Avec le temps, ceux qui tombent dans pareil piège en viennent à se considérer comme ennemis plutôt qu’adversaires et comme dangereux plutôt que simplement dans l’erreur. Cette distinction importe parce que l’hostilité qui accompagne le fait de voir ainsi son adversaire empêche la conversation plutôt que la favoriser. Au bout du compte, lorsque le candidat réellement fasciste/communiste arrivera, un côté sera si heureux qu’il soit de gauche/de droite que ses membres ne verront pas la face cachée de ce nouveau leader charismatique avant qu’il ne soit trop tard. Entre temps, l’autre côté aura tellement miné sa crédibilité que la population fera la sourde oreille devant ses avertissements. Nous devrions en fait réitérer que notre engagement envers nos valeurs communes telles que la liberté transcende nos désaccords sur la taille idéale de l’état-providence ou sur la manière appropriée de traiter nos minorités. Nous ne pouvons nous permettre que la gauche et la droite soient deux factions qui crient “au loup!” dès que l’autre s’exprime. Parce qu’à la fin du Garçon qui criait “Au loup!”, le loup débarque pour vrai.
Un rappel dégrisant
Nous payons le prix, a dit Snyder lors de sa conversation avec Harris, du fait d’avoir élevé une génération en pensant que l’histoire était terminée. Cette idée réfère à la proclamation célèbrement optimiste de Francis Fukuyama à l’effet que la chute du Mur de Berlin représentait “la fin de l’Histoire”, c’est-à-dire la fin de la confrontation entre différentes idéologies pour atteindre une certaine forme de suprématie. Grosso modo, Fukuyame voulait dire qu’avec la chute du communisme, la démocratie et le capitalisme étaient destinés à gouverner le monde de manière pratiquement incontestée. Peu après, nous découvrions qu’il avait tort; Fukuyama lui-même s’est rétracté mais, selon Snyder, la génération qui approche l’âge adulte a été élevée comme si Fukuyama avait eu raison. Le résultat, dit l’historien, est que les enfants de l’an 2000 n’ont pas vraiment appris l’histoire, et encore moins ses leçons. Lorsque combiné à leur docilité peu commune, qui émane souvent d’un hédonisme complaisant, leur manque de culture historique les rend plus vulnérables non pas à succomber à l’autoritarisme, mais à l’accueillir.
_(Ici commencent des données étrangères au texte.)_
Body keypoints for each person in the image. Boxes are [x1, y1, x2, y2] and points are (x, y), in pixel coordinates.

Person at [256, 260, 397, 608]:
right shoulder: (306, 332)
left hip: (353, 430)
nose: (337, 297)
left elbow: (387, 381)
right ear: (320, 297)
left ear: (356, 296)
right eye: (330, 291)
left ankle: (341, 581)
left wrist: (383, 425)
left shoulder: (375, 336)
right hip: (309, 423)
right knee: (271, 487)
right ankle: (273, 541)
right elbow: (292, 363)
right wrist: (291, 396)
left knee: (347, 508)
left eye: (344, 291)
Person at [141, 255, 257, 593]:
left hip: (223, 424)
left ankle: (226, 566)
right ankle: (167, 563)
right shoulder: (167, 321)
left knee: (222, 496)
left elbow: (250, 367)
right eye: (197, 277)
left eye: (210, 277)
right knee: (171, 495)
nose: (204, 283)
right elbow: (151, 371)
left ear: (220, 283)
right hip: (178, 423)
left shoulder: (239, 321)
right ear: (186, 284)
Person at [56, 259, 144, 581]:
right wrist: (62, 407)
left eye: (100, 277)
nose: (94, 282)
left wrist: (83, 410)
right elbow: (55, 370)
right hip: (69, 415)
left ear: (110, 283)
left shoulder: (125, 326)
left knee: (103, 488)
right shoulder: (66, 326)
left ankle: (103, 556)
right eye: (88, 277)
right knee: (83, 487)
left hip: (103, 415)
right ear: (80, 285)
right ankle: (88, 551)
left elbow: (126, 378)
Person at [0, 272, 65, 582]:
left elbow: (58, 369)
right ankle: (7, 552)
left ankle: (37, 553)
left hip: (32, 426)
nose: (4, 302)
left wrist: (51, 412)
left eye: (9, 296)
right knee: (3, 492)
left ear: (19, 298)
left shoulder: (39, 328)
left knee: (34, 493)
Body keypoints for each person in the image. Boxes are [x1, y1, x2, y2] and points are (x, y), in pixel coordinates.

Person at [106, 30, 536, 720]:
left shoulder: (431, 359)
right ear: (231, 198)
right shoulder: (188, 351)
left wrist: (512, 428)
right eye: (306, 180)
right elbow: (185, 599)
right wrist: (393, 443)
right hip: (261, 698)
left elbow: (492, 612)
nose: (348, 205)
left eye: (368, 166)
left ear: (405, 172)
Voilà qui devrait nous ramener à l’important poème de Michael Rosen… (La traduction est de moi. Navré pour ceux à qui elle déplaira.)
Je crains parfois que
les gens croient que le fascisme arrive en chic uniforme
porté par grotesques et monstres
à l’image des interminables récits historiques sur les Nazis.
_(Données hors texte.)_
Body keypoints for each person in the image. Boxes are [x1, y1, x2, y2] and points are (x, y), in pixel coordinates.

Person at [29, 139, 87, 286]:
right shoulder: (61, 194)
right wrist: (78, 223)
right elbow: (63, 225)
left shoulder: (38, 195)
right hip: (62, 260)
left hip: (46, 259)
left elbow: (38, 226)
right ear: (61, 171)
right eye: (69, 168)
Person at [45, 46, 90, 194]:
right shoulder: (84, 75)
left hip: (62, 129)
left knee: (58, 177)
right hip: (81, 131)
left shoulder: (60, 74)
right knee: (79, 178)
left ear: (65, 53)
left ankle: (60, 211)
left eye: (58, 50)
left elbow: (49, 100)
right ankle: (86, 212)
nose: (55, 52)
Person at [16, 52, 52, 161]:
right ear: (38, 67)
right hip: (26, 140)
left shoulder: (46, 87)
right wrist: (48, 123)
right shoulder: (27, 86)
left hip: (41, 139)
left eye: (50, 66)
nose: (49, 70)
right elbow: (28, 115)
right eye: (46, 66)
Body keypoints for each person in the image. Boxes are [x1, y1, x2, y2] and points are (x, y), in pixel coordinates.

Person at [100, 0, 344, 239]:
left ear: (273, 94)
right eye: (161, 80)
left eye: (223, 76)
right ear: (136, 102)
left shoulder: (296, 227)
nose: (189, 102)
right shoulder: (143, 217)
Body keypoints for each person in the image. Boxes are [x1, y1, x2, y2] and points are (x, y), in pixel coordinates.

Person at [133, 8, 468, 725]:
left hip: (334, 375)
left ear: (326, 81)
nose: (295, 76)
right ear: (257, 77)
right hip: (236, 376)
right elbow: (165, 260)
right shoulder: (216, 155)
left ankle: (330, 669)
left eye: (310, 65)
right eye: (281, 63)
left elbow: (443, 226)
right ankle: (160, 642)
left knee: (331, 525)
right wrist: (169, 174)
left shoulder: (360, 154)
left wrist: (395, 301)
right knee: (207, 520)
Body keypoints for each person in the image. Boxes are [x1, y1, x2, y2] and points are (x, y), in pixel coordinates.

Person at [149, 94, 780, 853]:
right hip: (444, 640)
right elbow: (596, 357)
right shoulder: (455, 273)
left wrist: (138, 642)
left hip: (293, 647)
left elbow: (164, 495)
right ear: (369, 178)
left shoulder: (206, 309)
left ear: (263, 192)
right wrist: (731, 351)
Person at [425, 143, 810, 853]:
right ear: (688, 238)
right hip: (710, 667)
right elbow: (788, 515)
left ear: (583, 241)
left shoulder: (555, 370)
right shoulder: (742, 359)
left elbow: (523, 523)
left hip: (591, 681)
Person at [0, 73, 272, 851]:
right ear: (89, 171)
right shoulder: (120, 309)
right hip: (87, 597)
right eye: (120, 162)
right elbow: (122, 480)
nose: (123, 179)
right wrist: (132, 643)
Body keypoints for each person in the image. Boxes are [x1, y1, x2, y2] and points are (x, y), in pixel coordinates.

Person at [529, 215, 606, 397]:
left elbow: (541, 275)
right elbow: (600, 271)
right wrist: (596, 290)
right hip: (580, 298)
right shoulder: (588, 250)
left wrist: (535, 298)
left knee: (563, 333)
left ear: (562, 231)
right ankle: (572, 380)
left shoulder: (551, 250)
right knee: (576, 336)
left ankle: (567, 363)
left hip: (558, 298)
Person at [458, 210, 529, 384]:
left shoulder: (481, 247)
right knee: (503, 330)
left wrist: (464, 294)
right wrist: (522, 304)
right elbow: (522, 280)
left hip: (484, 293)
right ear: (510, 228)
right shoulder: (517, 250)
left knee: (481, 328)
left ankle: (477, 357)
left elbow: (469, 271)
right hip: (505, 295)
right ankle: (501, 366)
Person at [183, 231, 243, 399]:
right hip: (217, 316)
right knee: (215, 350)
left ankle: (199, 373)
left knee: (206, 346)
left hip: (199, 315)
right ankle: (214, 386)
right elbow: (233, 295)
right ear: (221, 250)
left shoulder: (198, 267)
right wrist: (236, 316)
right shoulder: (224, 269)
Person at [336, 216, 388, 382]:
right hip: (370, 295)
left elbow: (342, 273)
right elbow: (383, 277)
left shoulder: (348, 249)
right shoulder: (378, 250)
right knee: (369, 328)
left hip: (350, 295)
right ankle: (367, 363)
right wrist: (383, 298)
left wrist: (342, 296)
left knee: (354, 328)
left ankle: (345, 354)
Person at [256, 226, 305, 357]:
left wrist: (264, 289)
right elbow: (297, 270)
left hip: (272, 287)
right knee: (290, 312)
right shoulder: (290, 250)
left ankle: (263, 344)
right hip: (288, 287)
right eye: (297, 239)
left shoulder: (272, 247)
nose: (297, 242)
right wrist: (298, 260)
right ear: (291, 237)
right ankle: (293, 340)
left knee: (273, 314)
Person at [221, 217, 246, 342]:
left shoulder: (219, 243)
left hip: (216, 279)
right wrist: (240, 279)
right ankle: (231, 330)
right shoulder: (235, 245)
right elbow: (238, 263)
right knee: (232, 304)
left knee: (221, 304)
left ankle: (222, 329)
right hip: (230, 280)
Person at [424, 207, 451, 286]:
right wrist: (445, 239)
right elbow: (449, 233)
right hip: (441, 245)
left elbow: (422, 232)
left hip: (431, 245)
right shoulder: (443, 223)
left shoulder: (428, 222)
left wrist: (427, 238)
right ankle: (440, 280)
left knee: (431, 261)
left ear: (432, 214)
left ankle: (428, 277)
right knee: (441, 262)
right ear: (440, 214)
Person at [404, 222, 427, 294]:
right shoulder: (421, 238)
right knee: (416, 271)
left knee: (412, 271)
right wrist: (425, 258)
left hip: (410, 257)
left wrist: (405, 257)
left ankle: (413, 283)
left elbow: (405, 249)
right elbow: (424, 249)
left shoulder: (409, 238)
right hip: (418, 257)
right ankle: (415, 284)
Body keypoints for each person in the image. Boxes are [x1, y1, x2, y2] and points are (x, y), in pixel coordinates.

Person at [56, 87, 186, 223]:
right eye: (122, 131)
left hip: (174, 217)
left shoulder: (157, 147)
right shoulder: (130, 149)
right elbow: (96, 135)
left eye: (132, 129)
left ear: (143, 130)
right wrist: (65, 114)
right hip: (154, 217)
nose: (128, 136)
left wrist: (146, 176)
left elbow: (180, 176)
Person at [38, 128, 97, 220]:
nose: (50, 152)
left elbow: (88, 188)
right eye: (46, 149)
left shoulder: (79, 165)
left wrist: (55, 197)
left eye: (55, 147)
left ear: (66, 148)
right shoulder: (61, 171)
Le fascisme se présente comme ton ami.
Il restorera ton honneur,
te rendra fier,
protégera ta maison,
te trouvera un emploi,
assainira le voisinage,
te rappelera ta grandeur d’antan,
purgera les vénaux et les corrompus,
éliminera tout ce qui te semble étranger…
Il n’arrive pas en disant…
“Notre programme veut dire les milices, les emprisonnements de masse,
la déportation, la guerre et la persécution.”
Tout ceux d’entre nous qui ont, de quelque manière que ce soit, de jeunes gens à leur charge devraient rappeler à leurs élèves ainsi qu’à eux-mêmes ces vers, de même que le contenu du livre de Snyder, pendant que cela est encore possible. Si cela est encore possible.